Although bitcoiners promote cryptocurrency as anti-inflationary “digital gold”, Bank of America (or BofA) claims that this is not the case.

Bitcoin is more a risky asset than an inflation hedge, says Bank of America

Bitcoin is more a risky asset than an inflation hedge, says Bank of America

A recent company report indicates that the crypto asset moves much more similarly to risky assets such as stocks, and reached record correlations with the S&P 500 index in late January.

According to the research note, titled “Global Cryptocurrencies and Digital Assets,” bitcoin (BTC) has been trading as a risky asset since July 2021.

It was around the same time that the price of bitcoin showed signs of significant recovery after a 50% price drop in May 2021.

Risky assets are characterized by their high volatility. Stocks and currencies fall into this category.

“Correlations on January 31 between bitcoin and the S&P 500 (SPX) and between bitcoin and the Nasdaq 100 (QQQ) reached record highs and a percentage of 99.73, respectively,” the report stated.

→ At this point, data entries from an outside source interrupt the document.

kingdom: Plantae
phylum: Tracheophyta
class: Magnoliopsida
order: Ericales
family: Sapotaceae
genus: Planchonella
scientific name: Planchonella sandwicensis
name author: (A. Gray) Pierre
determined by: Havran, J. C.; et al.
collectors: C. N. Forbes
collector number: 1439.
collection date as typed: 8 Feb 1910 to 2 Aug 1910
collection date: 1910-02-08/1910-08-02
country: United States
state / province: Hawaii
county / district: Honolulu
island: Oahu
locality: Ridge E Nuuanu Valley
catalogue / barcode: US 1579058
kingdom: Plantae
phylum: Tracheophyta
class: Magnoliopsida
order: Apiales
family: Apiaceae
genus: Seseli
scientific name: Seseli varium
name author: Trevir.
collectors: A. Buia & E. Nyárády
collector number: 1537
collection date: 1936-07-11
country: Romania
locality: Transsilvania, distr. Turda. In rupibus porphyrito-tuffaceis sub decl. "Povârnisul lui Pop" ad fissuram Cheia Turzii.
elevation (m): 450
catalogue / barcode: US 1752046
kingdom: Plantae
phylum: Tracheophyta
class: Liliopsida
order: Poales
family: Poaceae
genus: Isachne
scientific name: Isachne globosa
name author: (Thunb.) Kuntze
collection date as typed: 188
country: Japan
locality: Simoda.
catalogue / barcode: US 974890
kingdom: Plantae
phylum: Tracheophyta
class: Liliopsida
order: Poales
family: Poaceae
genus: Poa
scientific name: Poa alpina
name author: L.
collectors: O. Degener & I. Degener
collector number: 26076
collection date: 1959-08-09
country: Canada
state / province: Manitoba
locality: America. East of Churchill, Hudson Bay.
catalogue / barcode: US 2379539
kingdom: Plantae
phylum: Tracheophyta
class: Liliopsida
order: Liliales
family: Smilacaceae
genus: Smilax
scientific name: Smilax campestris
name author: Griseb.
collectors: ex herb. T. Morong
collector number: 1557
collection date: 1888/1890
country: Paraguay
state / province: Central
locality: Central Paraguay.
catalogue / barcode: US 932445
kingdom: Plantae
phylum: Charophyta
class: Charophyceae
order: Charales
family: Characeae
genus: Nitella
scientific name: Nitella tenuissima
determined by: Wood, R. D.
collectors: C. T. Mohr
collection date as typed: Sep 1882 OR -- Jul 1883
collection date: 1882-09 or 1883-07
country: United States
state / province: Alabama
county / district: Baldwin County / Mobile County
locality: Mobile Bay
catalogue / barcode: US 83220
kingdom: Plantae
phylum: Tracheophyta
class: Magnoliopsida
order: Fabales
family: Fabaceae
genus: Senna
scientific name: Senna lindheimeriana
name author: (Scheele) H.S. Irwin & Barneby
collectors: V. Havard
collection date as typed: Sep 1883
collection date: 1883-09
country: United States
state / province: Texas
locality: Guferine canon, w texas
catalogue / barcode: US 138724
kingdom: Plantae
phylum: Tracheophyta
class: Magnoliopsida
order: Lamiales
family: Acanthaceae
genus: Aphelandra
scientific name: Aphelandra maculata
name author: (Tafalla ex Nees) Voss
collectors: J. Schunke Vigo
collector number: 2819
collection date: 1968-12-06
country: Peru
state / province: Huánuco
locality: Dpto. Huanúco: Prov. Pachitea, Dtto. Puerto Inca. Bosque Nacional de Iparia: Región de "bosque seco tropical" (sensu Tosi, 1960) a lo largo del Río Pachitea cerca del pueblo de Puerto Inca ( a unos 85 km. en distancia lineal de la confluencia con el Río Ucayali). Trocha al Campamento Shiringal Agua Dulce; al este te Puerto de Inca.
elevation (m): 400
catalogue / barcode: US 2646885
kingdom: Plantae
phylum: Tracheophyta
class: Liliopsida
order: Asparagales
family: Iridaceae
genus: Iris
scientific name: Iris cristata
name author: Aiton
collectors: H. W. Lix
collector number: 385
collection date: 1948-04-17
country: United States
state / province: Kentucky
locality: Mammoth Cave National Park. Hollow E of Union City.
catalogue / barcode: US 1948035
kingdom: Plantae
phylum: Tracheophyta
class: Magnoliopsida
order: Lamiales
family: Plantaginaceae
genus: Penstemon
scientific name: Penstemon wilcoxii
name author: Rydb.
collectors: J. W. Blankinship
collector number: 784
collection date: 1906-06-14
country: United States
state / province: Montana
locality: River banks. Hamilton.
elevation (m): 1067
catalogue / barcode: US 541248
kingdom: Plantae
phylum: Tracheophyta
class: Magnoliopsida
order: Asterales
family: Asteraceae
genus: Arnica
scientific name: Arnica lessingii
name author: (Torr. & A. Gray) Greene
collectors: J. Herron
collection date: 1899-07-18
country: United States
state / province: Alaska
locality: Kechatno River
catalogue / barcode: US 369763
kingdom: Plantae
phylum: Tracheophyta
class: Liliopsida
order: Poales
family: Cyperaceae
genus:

Meanwhile, the asset maintained a close to zero correlation with gold during this period. Bitcoin is often compared to gold as a hedge asset (although gold does not).

Unlike other cryptocurrencies such as ether (ETH), bitcoin has a fixed issuance schedule in its supply.

The cryptocurrency will be mined more and more slowly over time until it reaches a cap of 21 million coins. This causes some investors to use it as a hedge against rampant currency devaluation, often preferring it over gold.

The correlation between bitcoin and gold was strong at the beginning of the pandemic, after promises of intense stimulus from world governments in March 2020. However, BoFa believes that, now, bitcoin will not be adopted as an inflation protection in countries. under development or lose its status as a risky asset until its price volatility drops.

While bitcoin’s correlation to risky assets is strong, it has a small propensity to react to US Federal Reserve inflation policies and statistics, despite being able to do so in unpredictable ways.

In November, the price of bitcoin rose to a record $69,000 shortly after October’s inflation figures were revealed: 6.2% (a 30-year high at the time).

But bitcoin and equities tumbled that month when the Fed chairman stopped considering inflation a “transient” phenomenon.

However, the BofA report acknowledged that bitcoin can act as a reliable inflation hedge in underdeveloped countries with more inflationary environments.

This is in Turkey, where bitcoin was trading at record highs denominated in Turkish lira in December despite trading at a lower dollar price.